David Pepose: I'm a firm believer that the thing that will make a creative career, it's ultimately not your talent. It's just your threshold for pain and how long can you stick around and say, "I'm not going anywhere." That can be really challenging. Emily was quite right saying that so much of a creative career can be rooted in either coming from a background of privilege or having a lot of help. You can't discount that. But I think ultimately it's a long game. There is no such thing as an overnight success. It took me 10 years to get my first book out. It will not happen overnight. But I think, jumping off of what Jason was saying, I promise you your art does have value and somebody out there is listening and there's someone out there, even if it's just one person, that your work is going to mean the world to them. So keep creating, keep doing it because I promise you, if you stick at it long enough, you will look back at it and you will say it was all worth it in the end.

Michelle Miller: What a great moment to end on that regard, that's beautiful, thank you. Then just one more thing. I've got the questions. I appreciate Rachel Kovacs for asking. Will any of the artists be available to be contacted for some specific questions after this session, and if so could you write down in the chat, I know a couple of you've already written your Instagram, but just some way for people to contact you after subsequently. Excellent.

Jason Dick: Yeah, I included my e-mail and my Instagram. So you can e-mail me.

Michelle Miller: Excellent. All right guys, just one more thing. Courtney mentioned it, this is the last thing I promise. Next week December 14th at noon, we are having another alumni arts panel, not panel, it's really more of a focus on artists' works. We have three alumni artists that are being featured, Brian Tavares, Marlon Forrester and Naomi Safron-Hon. They are going to talk about ways into shifting with the pandemic and their careers. How Brandeis education has informed each of their creative processes. So please register for that. The link is in the chat. Thank you guys so much. This has been so fantastic. Thank you, Emily, thank you, Jason, thank you David.

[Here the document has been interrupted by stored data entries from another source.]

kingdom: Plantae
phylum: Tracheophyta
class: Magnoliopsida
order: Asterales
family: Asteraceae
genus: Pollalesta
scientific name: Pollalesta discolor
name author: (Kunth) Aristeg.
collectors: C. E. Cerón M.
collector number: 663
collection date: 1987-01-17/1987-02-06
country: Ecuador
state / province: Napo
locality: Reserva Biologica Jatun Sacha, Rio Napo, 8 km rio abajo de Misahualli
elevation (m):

David Pepose: My pleasure.

Michelle Miller: This has been wonderful. It's our last arts alumni event for this sort of thing now, up until obviously our fine arts one next week. Thanks, Courtney. Thanks, Amy. Obviously thanks Arnon. Thanks Melissa. Thanks all of you. I'm going to end this. It's just going to be me talking. Have a wonderful night everybody. This will be recorded so you can watch those if you missed something later, you could send it to someone. Have a wonderful night or evening depending on where you are.